Une médaille qui vaut de l’or

L’émotion ne se dilue pas avec le temps. À l’arrivée de la finale A du quatre sans barreur poids léger, Franck Solforosi peine à retenir ses larmes. En zone mixte, il fait face aux caméras de télévision avec un large sourire aux lèvres. Mais sa voix tremble. Son regard est humide. À presque 32 ans, le Lyonnais boucle sa longue carrière internationale avec une médaille de bronze autour du cou. Enfin. Il en connait le prix. « À l’arrivée, j’ai pensé aux copains qui m’ont accompagné durant toute cette aventure, raconte-t-il sans avoir à chercher ses mots. Ceux des Jeux de Pékin, où nous étions 4èmes, ceux des Jeux de Londres, où nous avions pris la 7ème place. Avec Thomas (Baroukh), nous avons eu une autre chance, à Rio. Nous avons été chercher la médaille. Les autres ne l’ont pas eue, mais une partie d’eux était avec nous dans le bateau.
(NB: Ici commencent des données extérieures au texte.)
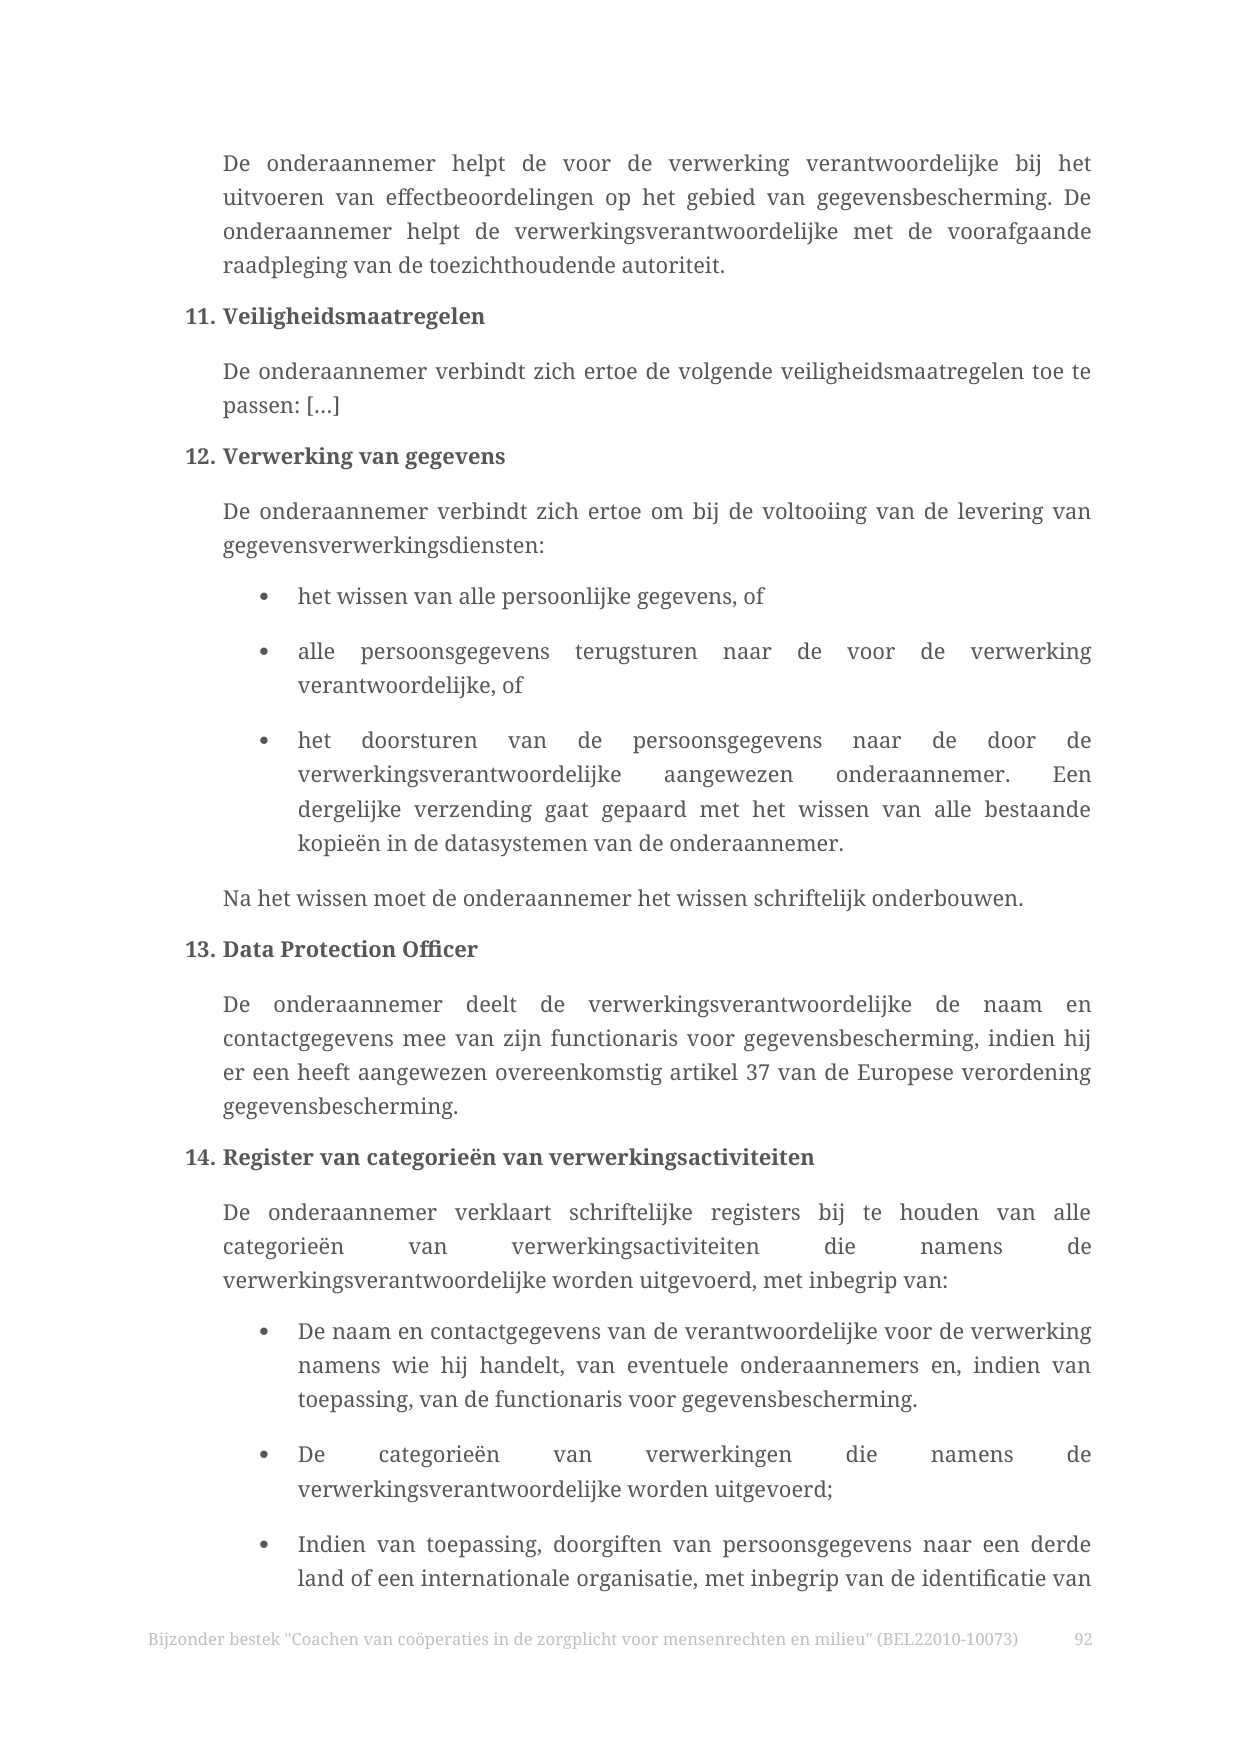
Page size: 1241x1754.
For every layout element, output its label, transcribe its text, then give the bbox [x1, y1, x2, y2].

Je me suis servi des Jeux de Pékin et de Londres, des défaites et des désillusions. »

 

La finale olympique était sa dernière course internationale. Il referme l’album avec des gestes délicats. « Le but était de terminer en apothéose », suggère-t-il. À l’image de Franck Solforosi, le quatre poids léger français n’a jamais renoncé. Il a su résister à une forme de découragement, dans les moments difficiles, sans rendre les armes. Guillaume Raineau en convient : « Après avoir enchaîné autant de 4èmes places, depuis 2008, monter enfin sur le podium constitue une immense satisfaction. Cette médaille est belle. Elle est lourde. Elle fait plaisir à voir. Aujourd’hui, je pense à tous les entraîneurs qui m’ont formé depuis le temps des minimes. C’est une belle fin de carrière. »

 

Thibault Colard, intronisé chef de nage pendant le stage terminal, n’a pas connu les creux et les bosses du parcours parfois chahuté du bateau français. Monté à bord l’an passé, il a enchaîné comme dans un rêve un podium mondial en 2015 et une médaille de bronze olympique. Mais à ceux qui le voient seulement comme le nouveau venu, il aime rappeler que sa carrière de rameur n’a pas commencé au milieu de l’olympiade. « Je rame au plus haut niveau depuis l’âge de 17 ans, explique-t-il. Mais j’ai mis du temps à rejoindre l’équipe de France. Il m’a fallu quitter Toulouse pour rejoindre le pôle de Lyon et intégrer l’INSA. Ces deux structures me correspondent mieux. J’ai mon autonomie. »

 

Thomas Baroukh, 28 ans, a connu lui aussi les Jeux de Londres en 2012. Il en est reparti frustré. Mais il sait aujourd’hui que cette étape devait faire partie du parcours. « J’ai toujours pensé que je serai beaucoup plus fort aux Jeux de Rio, dit-il. Notre médaille est l’aboutissement de beaucoup de travail. Cette aventure à quatre a commencé l’an passé. Nous sommes restés ensemble, ces douze derniers mois. Une année de préparation qui a permis de créer des liens. »

 

À la différence de ses deux aînés, Thomas Baroukh se sent prêt à se lancer dans une nouvelle olympiade. Thibault Colard aussi. Les deux rameurs ignorent encore si le quatre poids léger sera conservé dans le programme olympique. La décision de la FISA, à entériner par le CIO, devrait être prise au printemps prochain. « Mais peu importe, dit-il. S’il le faut, je changerai. » La fin d’une aventure, le début d’une autre.